By understanding ☝️ I started to realize the decision of how much the team would invest in prototyping/testing would be directly proportional to the risk of my decision:
1. 𝐇𝐢𝐠𝐡 𝐫𝐢𝐬𝐤 𝐨𝐟 𝐚 𝐧𝐞𝐠𝐚𝐭𝐢𝐯𝐞 𝐨𝐮𝐭𝐜𝐨𝐦𝐞 𝐢𝐟 𝐚 𝐰𝐫𝐨𝐧𝐠 𝐝𝐞𝐜𝐢𝐬𝐢𝐨𝐧 = 𝐡𝐢𝐠𝐡𝐞𝐫 𝐟𝐢𝐝𝐞𝐥𝐢𝐭𝐲
2. 𝐋𝐨𝐰 𝐫𝐢𝐬𝐤 𝐨𝐟 𝐚 𝐧𝐞𝐠𝐚𝐭𝐢𝐯𝐞 𝐨𝐮𝐭𝐜𝐨𝐦𝐞 𝐢𝐟 𝐚 𝐰𝐫𝐨𝐧𝐠 𝐝𝐞𝐜𝐢𝐬𝐢𝐨𝐧 = 𝐥𝐨𝐰𝐞𝐫 𝐟𝐢𝐝𝐞𝐥𝐢𝐭𝐲
If the higher the fidelity, the more accurate the data, then I could de-risk depending on the scenario. If something carried low risk, then “saving” a bit (and even experimenting more) would be the way. Here are two examples in the extremes:
- Changing a core user experience flow? High risk. Go for more accuracy, since a mistake can break your business.

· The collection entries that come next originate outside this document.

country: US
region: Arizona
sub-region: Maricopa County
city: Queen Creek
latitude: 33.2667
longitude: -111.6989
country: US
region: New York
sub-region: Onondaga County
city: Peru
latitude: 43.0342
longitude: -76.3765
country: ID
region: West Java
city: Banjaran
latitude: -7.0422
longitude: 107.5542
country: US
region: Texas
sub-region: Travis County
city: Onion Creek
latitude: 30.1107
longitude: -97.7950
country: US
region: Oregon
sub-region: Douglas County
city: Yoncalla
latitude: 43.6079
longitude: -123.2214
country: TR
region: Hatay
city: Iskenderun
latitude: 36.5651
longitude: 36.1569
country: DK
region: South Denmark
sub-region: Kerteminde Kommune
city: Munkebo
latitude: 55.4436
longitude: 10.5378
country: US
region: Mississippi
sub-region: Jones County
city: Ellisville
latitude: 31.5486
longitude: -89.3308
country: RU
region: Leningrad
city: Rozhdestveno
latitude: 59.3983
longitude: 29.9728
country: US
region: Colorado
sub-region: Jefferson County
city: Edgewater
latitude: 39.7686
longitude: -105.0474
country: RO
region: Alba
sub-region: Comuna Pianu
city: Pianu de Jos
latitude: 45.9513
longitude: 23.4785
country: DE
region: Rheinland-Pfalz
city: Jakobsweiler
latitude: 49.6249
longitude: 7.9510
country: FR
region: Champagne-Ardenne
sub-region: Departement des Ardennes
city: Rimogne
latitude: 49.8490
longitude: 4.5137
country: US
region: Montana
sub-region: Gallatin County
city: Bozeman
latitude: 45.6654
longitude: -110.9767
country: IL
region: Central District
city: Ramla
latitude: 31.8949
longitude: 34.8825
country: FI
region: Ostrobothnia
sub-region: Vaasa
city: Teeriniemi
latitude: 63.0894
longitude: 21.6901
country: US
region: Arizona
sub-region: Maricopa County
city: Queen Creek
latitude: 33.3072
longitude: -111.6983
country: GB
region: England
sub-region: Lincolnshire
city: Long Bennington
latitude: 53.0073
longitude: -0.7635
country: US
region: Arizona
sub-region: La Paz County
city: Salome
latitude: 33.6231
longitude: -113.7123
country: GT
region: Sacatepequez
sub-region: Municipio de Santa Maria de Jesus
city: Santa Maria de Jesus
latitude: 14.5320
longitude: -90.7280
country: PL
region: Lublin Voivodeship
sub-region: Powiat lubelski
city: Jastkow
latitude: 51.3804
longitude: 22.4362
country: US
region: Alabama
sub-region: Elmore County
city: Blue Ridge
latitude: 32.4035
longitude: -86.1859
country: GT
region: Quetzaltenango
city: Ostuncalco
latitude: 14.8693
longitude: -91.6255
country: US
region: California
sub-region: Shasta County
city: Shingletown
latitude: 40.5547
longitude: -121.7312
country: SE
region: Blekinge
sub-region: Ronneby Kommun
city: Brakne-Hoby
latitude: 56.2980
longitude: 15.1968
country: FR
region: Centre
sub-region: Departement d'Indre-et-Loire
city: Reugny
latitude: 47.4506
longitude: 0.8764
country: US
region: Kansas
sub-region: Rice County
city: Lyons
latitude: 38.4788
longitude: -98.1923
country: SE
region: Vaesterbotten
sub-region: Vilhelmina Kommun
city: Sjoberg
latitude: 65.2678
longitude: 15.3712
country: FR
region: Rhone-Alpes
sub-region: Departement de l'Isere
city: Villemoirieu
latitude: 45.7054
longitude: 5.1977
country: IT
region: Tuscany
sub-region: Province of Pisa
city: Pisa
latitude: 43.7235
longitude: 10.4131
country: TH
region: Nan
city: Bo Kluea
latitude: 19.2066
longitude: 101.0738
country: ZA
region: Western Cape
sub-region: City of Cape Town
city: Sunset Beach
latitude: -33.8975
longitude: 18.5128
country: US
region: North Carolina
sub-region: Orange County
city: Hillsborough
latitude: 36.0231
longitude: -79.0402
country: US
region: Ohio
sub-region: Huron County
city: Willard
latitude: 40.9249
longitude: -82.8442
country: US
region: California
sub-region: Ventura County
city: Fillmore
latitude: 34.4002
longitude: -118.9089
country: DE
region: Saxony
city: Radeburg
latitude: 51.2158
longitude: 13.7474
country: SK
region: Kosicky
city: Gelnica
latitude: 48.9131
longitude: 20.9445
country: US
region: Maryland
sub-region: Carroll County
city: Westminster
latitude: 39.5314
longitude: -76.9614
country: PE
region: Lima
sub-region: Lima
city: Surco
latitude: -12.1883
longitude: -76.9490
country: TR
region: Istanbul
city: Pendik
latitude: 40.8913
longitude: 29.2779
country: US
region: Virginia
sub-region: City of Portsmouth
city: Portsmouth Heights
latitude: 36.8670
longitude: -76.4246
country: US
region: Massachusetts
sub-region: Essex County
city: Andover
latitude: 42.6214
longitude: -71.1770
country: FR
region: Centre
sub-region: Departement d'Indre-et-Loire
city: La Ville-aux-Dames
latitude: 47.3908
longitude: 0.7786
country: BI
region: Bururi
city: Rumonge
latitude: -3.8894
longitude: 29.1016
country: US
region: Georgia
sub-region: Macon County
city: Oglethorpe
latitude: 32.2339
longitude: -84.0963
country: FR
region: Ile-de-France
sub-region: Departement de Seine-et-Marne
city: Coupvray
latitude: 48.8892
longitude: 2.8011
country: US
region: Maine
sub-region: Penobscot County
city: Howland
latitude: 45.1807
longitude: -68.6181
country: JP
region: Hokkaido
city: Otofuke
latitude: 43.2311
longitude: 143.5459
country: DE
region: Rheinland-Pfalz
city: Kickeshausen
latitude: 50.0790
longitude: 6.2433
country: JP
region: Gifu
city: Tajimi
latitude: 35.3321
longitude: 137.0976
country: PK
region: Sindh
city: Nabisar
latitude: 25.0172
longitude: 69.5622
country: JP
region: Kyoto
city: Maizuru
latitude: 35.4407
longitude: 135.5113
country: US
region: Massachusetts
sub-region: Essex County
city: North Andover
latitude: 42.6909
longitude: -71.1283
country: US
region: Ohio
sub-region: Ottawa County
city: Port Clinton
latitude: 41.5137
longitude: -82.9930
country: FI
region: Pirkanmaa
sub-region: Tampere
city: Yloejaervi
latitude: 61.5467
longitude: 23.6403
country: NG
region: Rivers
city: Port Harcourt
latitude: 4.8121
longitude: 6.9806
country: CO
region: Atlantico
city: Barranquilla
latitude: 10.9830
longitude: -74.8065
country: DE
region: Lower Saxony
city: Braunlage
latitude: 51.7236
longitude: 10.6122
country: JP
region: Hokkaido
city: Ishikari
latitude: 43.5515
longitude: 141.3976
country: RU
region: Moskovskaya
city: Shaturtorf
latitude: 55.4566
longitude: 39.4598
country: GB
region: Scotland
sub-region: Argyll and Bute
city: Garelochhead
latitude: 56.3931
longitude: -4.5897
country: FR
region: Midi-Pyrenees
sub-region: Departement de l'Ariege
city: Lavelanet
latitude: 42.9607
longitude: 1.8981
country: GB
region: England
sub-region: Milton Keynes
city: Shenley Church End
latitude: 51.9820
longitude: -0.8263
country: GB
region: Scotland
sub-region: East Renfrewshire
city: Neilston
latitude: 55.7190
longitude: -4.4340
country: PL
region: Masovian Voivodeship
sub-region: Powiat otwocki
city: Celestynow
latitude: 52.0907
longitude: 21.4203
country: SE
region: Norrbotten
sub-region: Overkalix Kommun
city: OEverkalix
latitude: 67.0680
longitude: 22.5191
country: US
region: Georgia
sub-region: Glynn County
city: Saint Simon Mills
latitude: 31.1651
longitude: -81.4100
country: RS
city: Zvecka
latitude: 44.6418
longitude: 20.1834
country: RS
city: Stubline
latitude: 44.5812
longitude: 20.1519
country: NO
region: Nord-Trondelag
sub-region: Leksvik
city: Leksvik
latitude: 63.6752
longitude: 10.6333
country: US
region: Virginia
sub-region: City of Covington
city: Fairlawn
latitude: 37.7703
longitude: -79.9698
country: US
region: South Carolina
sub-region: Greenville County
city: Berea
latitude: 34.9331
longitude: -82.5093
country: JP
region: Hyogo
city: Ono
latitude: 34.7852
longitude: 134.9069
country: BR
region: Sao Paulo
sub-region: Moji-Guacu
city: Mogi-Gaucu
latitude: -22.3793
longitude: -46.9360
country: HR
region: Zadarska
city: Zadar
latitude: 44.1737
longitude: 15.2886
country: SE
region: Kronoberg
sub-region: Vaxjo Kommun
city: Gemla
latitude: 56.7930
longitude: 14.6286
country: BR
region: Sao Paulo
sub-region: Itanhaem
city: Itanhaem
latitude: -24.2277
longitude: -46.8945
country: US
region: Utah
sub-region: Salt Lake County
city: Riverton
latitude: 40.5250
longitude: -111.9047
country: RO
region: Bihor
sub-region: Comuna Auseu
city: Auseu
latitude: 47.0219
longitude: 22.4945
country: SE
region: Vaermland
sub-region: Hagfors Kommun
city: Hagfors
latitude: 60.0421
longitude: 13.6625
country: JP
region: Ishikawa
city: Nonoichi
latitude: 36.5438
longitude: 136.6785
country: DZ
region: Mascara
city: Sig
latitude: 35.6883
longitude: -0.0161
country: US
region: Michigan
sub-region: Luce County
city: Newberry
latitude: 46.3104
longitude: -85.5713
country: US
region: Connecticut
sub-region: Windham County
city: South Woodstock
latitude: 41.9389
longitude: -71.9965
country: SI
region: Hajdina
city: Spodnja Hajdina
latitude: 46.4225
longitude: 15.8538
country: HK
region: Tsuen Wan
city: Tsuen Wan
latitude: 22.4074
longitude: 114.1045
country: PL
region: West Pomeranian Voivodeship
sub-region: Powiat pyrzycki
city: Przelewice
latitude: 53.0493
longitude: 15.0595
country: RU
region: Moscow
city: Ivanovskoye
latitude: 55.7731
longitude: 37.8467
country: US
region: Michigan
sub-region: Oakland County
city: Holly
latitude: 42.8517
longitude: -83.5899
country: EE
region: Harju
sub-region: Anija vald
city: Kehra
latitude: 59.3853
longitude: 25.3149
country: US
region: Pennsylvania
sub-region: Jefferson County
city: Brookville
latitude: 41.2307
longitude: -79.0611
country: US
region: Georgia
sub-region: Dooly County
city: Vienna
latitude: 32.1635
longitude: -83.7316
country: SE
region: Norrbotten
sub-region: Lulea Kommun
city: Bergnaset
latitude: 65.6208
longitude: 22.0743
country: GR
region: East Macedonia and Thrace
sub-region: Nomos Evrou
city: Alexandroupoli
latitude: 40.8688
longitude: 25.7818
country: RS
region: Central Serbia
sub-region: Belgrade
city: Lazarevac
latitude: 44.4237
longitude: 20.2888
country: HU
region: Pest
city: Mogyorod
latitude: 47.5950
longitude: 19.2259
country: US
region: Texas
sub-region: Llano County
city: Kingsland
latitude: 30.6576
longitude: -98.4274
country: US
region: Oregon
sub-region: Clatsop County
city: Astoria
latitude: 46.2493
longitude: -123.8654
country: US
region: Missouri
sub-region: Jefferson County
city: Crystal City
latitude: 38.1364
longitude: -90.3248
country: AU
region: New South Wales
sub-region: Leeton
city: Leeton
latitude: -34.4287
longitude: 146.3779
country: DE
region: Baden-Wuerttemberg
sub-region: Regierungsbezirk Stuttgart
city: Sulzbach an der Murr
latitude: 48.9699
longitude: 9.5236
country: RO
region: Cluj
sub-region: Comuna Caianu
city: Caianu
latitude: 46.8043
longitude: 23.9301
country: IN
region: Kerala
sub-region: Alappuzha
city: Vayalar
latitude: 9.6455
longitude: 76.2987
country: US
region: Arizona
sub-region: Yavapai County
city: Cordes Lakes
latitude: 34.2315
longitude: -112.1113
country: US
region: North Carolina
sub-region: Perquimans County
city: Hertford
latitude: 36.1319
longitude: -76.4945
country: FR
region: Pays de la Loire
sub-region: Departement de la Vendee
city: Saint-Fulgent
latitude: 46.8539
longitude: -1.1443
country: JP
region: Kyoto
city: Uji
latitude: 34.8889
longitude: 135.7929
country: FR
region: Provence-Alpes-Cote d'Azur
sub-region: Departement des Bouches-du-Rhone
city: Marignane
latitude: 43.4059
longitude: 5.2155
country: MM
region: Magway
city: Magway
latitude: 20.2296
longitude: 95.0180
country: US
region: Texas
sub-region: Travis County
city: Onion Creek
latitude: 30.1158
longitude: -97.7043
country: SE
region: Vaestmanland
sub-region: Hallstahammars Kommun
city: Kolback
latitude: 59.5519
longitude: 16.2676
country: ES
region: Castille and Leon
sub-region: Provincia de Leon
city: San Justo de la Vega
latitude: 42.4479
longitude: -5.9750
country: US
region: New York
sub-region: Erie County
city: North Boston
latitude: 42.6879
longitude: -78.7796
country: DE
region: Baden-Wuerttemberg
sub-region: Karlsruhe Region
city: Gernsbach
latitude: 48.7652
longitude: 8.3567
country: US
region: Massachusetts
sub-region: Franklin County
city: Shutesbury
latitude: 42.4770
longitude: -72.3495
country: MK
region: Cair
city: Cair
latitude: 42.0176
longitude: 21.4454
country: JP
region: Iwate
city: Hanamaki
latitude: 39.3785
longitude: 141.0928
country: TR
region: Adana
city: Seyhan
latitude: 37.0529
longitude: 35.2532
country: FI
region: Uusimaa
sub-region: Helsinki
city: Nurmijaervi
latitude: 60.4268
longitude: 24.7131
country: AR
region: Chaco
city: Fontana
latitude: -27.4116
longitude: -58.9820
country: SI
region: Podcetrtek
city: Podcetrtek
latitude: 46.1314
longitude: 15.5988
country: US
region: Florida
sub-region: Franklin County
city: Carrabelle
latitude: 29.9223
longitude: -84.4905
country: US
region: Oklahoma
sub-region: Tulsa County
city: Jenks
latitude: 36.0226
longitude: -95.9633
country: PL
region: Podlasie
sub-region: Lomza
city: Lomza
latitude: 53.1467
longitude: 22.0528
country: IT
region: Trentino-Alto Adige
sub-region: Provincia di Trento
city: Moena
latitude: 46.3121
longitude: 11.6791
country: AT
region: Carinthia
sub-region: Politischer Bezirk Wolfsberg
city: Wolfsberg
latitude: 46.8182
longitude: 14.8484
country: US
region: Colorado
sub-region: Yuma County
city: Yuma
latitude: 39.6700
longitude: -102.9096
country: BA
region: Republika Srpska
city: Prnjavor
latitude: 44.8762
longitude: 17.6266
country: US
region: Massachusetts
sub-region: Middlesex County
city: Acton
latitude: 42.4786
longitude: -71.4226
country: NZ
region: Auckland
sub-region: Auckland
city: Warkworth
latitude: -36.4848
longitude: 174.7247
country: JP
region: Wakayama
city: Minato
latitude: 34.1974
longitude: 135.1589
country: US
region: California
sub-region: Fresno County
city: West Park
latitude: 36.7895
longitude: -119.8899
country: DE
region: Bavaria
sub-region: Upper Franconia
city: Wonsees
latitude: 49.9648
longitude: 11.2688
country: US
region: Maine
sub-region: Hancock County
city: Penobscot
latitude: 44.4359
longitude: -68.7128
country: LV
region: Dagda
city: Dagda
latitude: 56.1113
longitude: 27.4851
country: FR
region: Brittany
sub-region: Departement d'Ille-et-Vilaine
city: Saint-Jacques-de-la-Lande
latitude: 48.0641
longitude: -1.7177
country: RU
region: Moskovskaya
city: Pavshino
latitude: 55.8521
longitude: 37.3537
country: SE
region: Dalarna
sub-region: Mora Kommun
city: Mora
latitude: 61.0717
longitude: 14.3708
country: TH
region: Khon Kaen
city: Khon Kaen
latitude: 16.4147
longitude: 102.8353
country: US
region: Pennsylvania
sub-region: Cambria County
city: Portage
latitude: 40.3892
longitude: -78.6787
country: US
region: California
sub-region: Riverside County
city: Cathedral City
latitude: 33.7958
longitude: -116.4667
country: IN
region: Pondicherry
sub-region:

- Testing a new revenue stream? If core business is unaffected, then go for low accuracy. If it fails, it’s as if you never built it.
The sweet spot deeply depends on the risk of your decision. Ask yourself “if this goes wrong, how bad can it be?”.